Overhang pioneer, Love it. Handling must have been kinda ordinary all that weight in front of the axle understeer then snap oversteer without the Subie rwd to power slide thru turns. It would be a right bastard in parking buildings trying to negotiate a ramp and keep the bumper off the ground. Never seen one did he manage to sell any?
That’s a beautiful car.
I didn’t know about Gregoire’s role in front-drive, apparently Rzeppa at Ford independently invented the CV joint right afterwards.
Great animation and history at the Wikipedia:
http://en.wikipedia.org/wiki/Constant-velocity_joint
PS: This car wasn’t in the Tracta Wikipedia article. It is now.
http://en.wikipedia.org/wiki/Tracta
Nice-looking car, and changing the rear tires would be a snap–just have someone lean on the front of the car to raise the rear wheels off the ground! 😉
Pretty advanced for ’55 designwise, engineeringwise and otherwise. It looks better with the longer wheelbase.
Agreed – longer wheelbase makes all the difference, as does the angle of the photo. I have always thought that if you get down low, any car looks better – seems to be the case here too.
I guess I’m just not a “front overhang” kind of guy. The Cord front drive cars from the 1930s put the engine behind the drive wheels, so the wheels were pushed way out front. This car seems to share the curse of most modern front drivers that place the engine out front of the drive wheels. The aesthetics just don’t work for me. I would sooner have the Star Chief and its exaggerated rear overhang.
Totally with you there. Front overhangs generally look disproportionate to me – though stylists are doing that ‘wrap-the-headlight-right-around-the-side’ trick nowadays to hide the overhang effect. I used to think my old company ’05 Mazda6 looked nice, but from the right (wrong?) angle the huge and weird overhang ruined it. To be honest, no disproportionate overhang is one of the main reasons I always drive RWD cars when I pay for them myself.
Yep. The previous generation of Peugeots, like this one, looked horrible with that huge front overhang, gaping mouth and wrap-around aquaria. Luckily the current ones do look so much better.
Wow that is really something, right up there with my personal record holder the Citroen C6.
Typical for all big Citroëns: long front overhang, short rear overhang.
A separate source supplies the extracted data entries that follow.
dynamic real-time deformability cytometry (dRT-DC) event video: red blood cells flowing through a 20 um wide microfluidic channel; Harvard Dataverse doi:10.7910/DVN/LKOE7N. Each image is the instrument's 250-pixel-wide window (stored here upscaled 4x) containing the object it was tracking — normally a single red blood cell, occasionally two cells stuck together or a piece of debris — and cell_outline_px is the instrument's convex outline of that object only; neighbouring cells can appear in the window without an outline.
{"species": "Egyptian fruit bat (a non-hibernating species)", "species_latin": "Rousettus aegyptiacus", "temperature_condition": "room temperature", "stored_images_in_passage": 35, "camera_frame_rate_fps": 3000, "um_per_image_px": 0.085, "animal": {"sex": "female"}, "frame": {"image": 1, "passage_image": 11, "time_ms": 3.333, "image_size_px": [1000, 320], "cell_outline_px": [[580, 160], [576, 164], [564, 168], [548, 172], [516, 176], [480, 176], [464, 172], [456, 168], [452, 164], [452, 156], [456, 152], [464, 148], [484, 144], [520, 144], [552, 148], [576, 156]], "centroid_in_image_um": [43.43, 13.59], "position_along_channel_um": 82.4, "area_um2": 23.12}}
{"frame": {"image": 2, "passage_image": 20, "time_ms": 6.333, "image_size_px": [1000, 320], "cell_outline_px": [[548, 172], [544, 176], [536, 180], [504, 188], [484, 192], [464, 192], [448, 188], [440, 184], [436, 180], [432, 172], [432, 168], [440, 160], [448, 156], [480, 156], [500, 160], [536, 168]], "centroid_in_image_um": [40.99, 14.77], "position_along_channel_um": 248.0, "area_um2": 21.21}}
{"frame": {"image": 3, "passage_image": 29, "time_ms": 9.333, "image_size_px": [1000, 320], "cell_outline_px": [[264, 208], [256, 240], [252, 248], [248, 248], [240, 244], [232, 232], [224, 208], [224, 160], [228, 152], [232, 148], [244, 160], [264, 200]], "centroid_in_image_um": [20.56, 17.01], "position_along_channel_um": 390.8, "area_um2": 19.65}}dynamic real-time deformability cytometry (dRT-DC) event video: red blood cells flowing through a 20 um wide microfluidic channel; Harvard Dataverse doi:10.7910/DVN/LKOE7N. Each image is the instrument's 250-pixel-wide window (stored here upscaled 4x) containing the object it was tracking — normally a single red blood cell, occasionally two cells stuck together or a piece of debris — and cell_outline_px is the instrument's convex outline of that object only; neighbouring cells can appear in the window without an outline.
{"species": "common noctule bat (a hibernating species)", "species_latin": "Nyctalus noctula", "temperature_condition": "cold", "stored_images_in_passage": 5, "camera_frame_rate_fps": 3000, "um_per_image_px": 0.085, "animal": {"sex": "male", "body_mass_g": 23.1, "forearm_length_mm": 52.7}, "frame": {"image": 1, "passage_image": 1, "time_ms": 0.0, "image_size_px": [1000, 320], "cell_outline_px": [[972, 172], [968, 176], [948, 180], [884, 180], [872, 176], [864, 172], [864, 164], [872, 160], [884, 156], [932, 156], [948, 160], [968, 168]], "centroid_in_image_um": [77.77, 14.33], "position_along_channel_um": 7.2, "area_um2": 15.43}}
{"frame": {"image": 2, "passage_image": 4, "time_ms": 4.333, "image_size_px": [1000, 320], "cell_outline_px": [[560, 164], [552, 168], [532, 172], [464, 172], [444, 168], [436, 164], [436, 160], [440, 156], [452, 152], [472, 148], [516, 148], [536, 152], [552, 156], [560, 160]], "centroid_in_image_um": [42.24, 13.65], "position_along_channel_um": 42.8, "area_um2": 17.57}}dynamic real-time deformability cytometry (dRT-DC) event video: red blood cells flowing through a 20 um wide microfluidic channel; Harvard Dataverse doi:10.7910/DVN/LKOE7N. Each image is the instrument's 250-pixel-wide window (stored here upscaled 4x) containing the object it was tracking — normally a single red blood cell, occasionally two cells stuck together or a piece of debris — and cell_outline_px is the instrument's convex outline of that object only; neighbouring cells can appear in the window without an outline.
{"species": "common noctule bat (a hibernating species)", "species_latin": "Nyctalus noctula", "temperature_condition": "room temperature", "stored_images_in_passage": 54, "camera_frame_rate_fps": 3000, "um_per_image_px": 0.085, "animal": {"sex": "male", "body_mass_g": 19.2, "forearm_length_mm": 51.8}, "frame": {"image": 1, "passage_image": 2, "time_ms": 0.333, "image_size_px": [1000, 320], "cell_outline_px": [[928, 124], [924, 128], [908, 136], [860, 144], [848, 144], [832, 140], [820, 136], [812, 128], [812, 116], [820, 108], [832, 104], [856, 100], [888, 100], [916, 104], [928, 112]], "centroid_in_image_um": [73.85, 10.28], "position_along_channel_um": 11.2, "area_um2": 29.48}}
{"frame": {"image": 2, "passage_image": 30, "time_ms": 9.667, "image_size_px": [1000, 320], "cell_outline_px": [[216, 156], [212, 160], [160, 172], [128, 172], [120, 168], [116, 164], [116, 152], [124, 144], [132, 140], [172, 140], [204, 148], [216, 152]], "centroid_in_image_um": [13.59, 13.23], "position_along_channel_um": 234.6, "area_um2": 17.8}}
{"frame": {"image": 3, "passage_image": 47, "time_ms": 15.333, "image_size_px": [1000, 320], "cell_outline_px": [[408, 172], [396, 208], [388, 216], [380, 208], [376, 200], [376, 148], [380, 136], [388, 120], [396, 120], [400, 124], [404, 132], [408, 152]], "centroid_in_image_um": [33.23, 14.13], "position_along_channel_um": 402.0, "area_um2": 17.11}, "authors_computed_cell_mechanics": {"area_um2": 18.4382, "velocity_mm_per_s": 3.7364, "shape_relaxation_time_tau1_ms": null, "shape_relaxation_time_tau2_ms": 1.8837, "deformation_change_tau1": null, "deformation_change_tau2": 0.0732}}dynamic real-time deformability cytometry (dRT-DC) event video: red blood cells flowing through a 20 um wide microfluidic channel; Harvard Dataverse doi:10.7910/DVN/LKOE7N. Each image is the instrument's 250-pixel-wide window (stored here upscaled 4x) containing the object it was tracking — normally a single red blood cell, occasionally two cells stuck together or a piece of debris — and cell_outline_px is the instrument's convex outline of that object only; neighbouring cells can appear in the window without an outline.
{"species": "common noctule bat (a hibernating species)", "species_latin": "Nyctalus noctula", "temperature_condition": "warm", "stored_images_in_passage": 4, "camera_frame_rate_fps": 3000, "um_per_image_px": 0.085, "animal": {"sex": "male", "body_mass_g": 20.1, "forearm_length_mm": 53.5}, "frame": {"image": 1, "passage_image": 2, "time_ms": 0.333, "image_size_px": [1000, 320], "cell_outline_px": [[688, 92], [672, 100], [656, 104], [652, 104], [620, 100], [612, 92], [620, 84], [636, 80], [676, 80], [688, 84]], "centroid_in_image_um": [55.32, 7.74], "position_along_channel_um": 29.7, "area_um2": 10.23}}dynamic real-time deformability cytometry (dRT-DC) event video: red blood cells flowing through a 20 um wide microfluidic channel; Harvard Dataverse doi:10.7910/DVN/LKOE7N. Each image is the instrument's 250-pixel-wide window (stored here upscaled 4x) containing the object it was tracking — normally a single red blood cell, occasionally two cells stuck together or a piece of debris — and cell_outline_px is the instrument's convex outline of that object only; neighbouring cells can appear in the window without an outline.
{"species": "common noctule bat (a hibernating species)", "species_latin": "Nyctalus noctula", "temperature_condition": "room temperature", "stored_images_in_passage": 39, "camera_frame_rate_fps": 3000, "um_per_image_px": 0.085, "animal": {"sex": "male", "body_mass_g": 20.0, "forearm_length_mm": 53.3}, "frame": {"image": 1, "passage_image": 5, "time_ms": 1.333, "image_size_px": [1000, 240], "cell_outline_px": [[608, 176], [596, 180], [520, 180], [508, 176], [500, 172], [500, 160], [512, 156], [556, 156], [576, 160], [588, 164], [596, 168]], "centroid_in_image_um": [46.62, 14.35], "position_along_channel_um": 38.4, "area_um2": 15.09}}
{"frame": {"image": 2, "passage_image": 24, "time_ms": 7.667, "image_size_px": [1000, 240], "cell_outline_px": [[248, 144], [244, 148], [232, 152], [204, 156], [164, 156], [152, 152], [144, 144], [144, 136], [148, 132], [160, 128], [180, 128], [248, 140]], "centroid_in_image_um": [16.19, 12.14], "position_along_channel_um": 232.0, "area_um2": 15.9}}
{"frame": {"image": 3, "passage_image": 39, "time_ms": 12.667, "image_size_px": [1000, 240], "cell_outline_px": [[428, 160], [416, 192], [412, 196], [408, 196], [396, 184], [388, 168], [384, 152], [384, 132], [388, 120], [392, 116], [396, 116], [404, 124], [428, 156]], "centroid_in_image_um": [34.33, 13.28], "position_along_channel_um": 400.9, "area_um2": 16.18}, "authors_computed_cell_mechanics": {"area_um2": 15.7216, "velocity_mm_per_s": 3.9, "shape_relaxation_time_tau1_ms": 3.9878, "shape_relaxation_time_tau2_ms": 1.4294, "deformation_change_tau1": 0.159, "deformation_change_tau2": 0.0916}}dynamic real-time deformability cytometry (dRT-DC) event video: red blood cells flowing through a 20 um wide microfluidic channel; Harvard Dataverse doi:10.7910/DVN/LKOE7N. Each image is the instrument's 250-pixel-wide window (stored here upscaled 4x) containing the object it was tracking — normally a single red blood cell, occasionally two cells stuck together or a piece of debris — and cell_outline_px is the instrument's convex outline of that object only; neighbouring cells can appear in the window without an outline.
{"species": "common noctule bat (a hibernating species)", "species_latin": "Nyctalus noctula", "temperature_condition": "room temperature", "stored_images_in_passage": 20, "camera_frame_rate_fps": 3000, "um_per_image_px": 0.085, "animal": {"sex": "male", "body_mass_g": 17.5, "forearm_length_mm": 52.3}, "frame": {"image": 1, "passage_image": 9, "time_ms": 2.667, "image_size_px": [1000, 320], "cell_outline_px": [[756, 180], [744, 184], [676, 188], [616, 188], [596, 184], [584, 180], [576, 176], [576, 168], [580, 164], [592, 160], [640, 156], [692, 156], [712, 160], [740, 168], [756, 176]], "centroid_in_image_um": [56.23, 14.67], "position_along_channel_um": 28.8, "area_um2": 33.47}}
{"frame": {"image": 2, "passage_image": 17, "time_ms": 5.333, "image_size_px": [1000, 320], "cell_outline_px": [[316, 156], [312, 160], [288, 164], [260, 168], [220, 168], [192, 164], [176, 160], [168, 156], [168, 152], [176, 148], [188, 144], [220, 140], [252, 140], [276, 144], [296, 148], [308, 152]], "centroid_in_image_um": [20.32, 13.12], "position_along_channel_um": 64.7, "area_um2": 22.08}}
The XM, CX and DS had it too.
To me a long front overhang and stiff windshield said Citroen. When PSA went with the faster windshields their designs started to say Intrepid more than CX. That C6 is really something though.
Here it is after a trip to the CC design studio.
That’s a cross between some BMW and a C6. 🙂
Aquaria!
I’ve been looking for such a fine descriptor.
Saw a new CRZ the other day…this reminds me of that.
Looks like Ford from the 70s took a long look at this when putting their design ideas together for their full sizers.
“with a front overhang that was *far ahead* of the times.”
LOL!
A French boxer four ahead of the front wheels introduced in 1955….just what a much better known French FWD car introduced that year needed!
Too bad Citroen didn’t put this drivetrain in the DS, making proper use of its long front overhang and eliminating a huge intrusion into the cabin.
Too expensive? Or just “Not Invented Here”?
Try googling Hotchkiss Grégoire and see what happens.
I don’t know for sure, and Google isn’t helping much, but I think it’s safe to assume that this car is a re-bodied Hotchkiss with a supercharger. Hotchkiss intended their Gregoire as a volume model and only ended up selling about 250 of them (catastrophic disaster!) so they would’ve had lots of spare chassis and engines laying around.
This is Chapron’s coupe version of the Hotchkiss. It’s taller body disguises the front overhang a little better, but it has just as much as the Tracta/Gregoire Cabriolet seen here:
Could this be the car that inspired the ’74 Matador? AMC lost something in the translation.
I would have never guessed a flat-4 with front-wheel drive was under the hood. There are slight changes on the silver car that make the overhang barely more noticeable than on a 190SL. It’s a nice looking car.
Knowing there is a technical reason for the overhang, it doesn’t bother me. I always understood the huge one on the Ferrari 512 as being necessary for packaging and the whole car is just so beautiful. The overhang on a Lincoln Mark VI is a different matter.
So ungainly. Another great oddity.
The Citroen GS/GSA was the one with the flat four hanging over the front wheels, as opposed to a flat twin in the 2CV, Dyane and Ami. There have been a few instances of hot-rodding 2CV’s with GS drivetrains.
The DS had the tranny in front Cord and Saab-style, like its Traction Avant predecessor, while the CX, XM and C6 were transverse. All the big Citroens had vertical engines, as in inline fours and V6’s.
All of them had super-short rear overhangs as was Citroen practice, not to mention the rear wheels having a much narrower track.
The original plan for the citroen DS called for à flat 6 cylinder hanging over the front wheels. However the cost to develop the engine became to high and the management decided to use what was already there: the in-line 4 of the Traction-Avant. With the engine behind the front wheels which explained the huge intrusion in the passenger compartment.
BTW: Only the Citroen DS had a smaller rear track than front (may be the CX as well.